■ Reading passage:

□ □ □ □

I want to find a function which satisfies certain following limits.
The question is: Find a function which satisfies
$$ \lim_{x\to5} f(x)=3, \text{ and } f(5) \text{ does not exist} $$
I would think that because it says $f(5)$ doesn't exist, there must be a fraction with $(x-5)$ on the bottom. I would think $f(x) = \frac{15}{x-5}$ but that tends to infinity as $x\to5$
On
There are, generally, three types of discontinuities: removable, jump, and asymptotic. If you have a jump or asymptotic discontinuity, a finite two-sided limit won't exist.
If you have a jump discontinuity, your left-handed and right-handed limits aren't equal, so the limit doesn't exist.
If you have an asymptotic discontinuity, your left and right-handed limits are each $\pm \infty$, so even if a two-sided limit exists, it's $\pm \infty$, not a finite number. The solution you tried first had this problem - it was asymptotic, and tended to $\infty$ from the right and $-\infty$ from the left.
The simplest way to have a two-sided limit at a point where a function isn't defined is with a removable discontinuity.

□ □ □ □

■ Information:
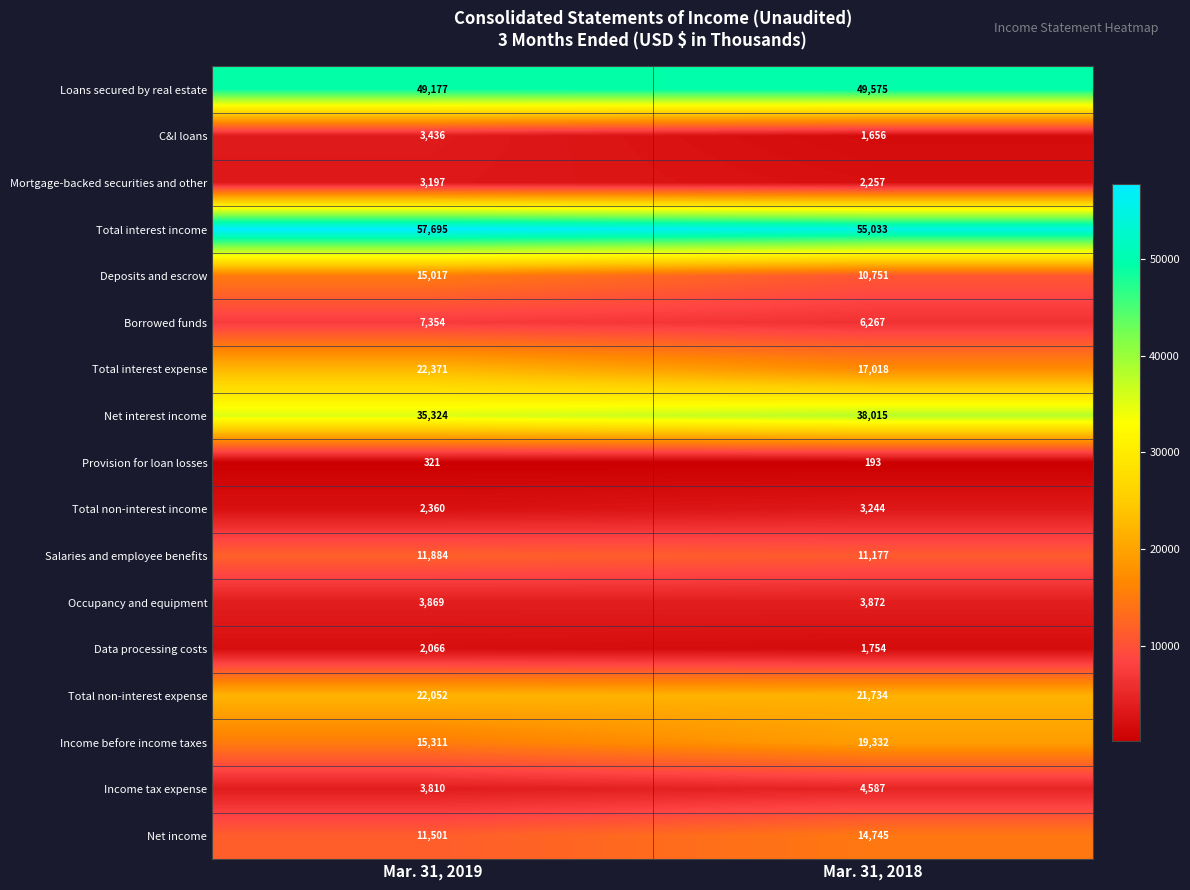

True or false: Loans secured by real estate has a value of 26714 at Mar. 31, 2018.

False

□ □ □ □

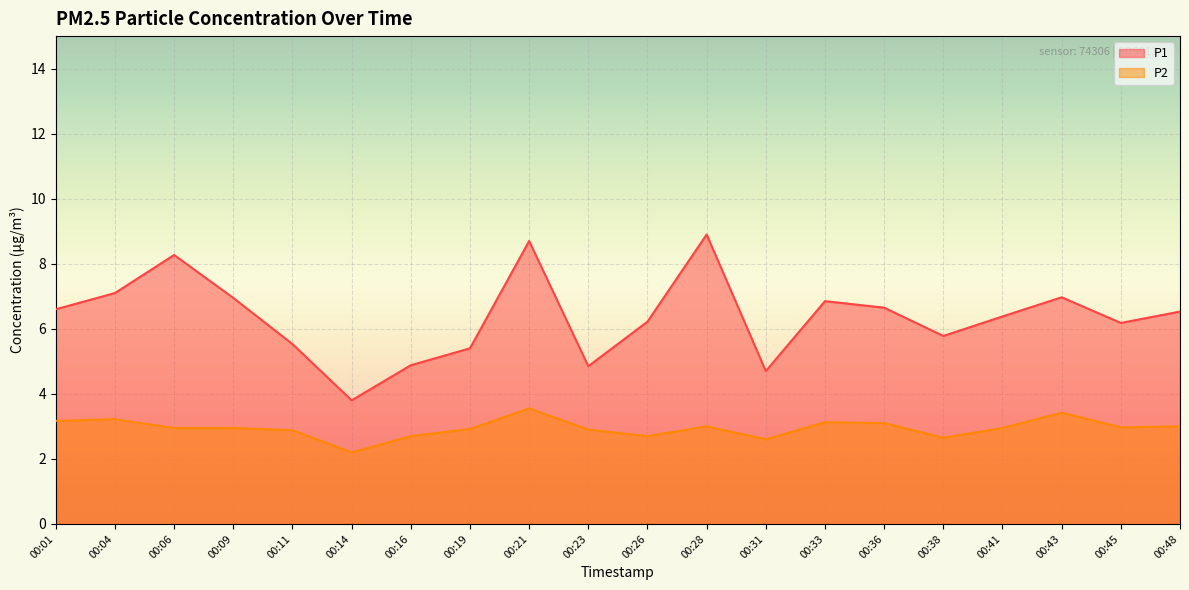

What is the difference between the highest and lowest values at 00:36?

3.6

□ □ □ □

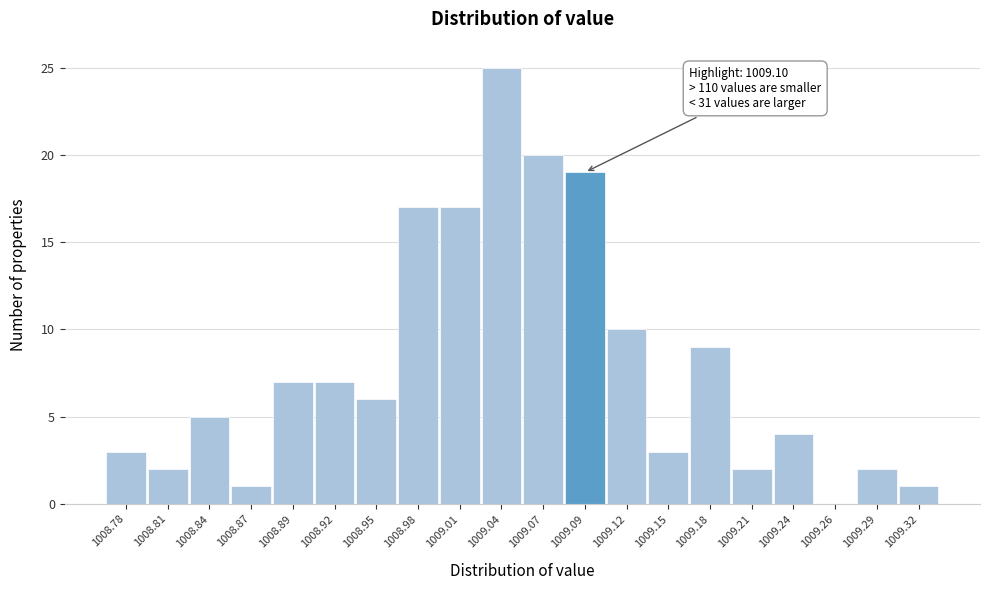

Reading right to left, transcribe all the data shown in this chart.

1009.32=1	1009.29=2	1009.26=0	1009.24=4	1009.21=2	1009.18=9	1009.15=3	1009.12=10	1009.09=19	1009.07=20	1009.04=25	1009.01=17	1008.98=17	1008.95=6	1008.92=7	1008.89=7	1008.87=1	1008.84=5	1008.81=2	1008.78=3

□ □ □ □

■ Task goal: In the limits thread, reproduce the passage that starts at the words "I want to find" and ends after "limit won't exist.".

■ Worked solution:
I want to find a function which satisfies certain following limits.
The question is: Find a function which satisfies
$$ \lim_{x\to5} f(x)=3, \text{ and } f(5) \text{ does not exist} $$
I would think that because it says $f(5)$ doesn't exist, there must be a fraction with $(x-5)$ on the bottom. I would think $f(x) = \frac{15}{x-5}$ but that tends to infinity as $x\to5$
On
There are, generally, three types of discontinuities: removable, jump, and asymptotic. If you have a jump or asymptotic discontinuity, a finite two-sided limit won't exist.